### [Reading passage]
%%

Update:
The other answer was added ~8 months after mine. I was unaware of the location header in the response at the time. That does sound like a good option for some cases. That said, based on the caveats in the answer and the comments (especially around parameterized builds), it appears that this answer still has some utility for some cases.
Original answer:
Unfortunately, they don't make this as straightforward as it could be. i.e. by, say, returning a JSON response with information like an id.
However, I believe a solid, though certainly non-trivial, workaround to that would be to leverage the cause parameter in the URL you use to trigger the build, and within that cause, add unique text that you can later parse to determine that you triggered it from your automation.
To further uniqueify the specific job, in case multiple are running around the same time, even from your automation, also include a unique ID of some type (it could simply be a sequence ID from your RDBMS or similar) inside of the cause parameter.

%%

### [Data under study]
%%

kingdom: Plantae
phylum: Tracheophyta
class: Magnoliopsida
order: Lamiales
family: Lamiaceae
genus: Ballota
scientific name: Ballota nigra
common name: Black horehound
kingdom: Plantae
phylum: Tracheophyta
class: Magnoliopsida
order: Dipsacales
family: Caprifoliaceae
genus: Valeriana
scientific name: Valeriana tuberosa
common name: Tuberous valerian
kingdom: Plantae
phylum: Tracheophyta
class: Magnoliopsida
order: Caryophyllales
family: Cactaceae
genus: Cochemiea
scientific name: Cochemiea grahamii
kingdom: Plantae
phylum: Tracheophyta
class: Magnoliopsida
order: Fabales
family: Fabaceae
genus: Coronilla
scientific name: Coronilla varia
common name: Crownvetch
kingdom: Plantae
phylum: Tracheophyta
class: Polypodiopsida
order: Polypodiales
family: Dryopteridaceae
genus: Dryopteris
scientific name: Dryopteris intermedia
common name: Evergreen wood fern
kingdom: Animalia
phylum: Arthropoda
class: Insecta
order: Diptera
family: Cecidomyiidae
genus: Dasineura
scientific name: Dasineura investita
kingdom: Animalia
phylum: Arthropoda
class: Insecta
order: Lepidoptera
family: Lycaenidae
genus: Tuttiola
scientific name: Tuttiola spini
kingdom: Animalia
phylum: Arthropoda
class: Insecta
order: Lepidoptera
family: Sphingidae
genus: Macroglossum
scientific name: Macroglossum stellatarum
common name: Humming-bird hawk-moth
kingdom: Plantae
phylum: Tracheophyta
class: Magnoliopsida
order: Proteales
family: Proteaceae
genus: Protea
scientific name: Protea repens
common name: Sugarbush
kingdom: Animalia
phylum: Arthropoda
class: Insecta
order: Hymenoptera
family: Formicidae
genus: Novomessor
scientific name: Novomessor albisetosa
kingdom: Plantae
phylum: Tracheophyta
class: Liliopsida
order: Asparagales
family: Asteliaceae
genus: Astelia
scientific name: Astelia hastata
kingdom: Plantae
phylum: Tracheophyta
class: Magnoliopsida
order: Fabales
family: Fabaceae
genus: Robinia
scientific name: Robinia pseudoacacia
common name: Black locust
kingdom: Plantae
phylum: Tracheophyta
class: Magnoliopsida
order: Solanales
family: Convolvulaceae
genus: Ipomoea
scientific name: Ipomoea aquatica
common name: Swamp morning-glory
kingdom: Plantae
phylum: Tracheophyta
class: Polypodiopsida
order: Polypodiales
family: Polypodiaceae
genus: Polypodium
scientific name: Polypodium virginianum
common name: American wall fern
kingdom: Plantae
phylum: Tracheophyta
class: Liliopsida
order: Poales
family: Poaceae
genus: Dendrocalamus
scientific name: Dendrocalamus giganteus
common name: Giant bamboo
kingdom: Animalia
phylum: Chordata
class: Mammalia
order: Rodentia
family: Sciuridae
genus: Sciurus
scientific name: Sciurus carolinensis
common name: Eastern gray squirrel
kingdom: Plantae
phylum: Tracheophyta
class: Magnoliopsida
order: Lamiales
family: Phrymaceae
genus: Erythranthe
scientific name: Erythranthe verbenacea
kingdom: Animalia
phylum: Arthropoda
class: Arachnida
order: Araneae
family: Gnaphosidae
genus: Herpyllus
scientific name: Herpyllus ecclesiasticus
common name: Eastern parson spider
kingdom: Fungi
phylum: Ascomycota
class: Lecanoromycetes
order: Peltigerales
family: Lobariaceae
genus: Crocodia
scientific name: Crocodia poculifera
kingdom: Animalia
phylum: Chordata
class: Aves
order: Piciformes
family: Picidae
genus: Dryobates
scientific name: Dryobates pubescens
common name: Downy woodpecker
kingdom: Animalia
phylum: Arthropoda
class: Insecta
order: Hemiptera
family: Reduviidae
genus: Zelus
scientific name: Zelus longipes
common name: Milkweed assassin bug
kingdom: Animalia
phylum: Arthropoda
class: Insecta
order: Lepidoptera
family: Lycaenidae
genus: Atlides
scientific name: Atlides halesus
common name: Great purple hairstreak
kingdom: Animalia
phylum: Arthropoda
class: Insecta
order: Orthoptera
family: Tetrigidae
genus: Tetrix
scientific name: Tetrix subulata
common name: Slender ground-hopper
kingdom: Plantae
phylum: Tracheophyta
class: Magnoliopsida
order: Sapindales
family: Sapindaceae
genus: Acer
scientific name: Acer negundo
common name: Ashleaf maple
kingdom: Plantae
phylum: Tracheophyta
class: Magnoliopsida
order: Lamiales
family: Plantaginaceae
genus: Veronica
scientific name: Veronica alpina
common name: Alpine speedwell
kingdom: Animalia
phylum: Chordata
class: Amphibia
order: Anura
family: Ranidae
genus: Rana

%%

### [How to complete this task]
Answer these about the text on triggering builds:
1. About how long after this answer was the other answer added?
2. Which parameter in the trigger URL does the workaround use?
3. What simple example of a unique ID does it suggest?

### [Response area]
1. About 8 months.
2. The cause parameter.
3. A sequence ID from your RDBMS or similar.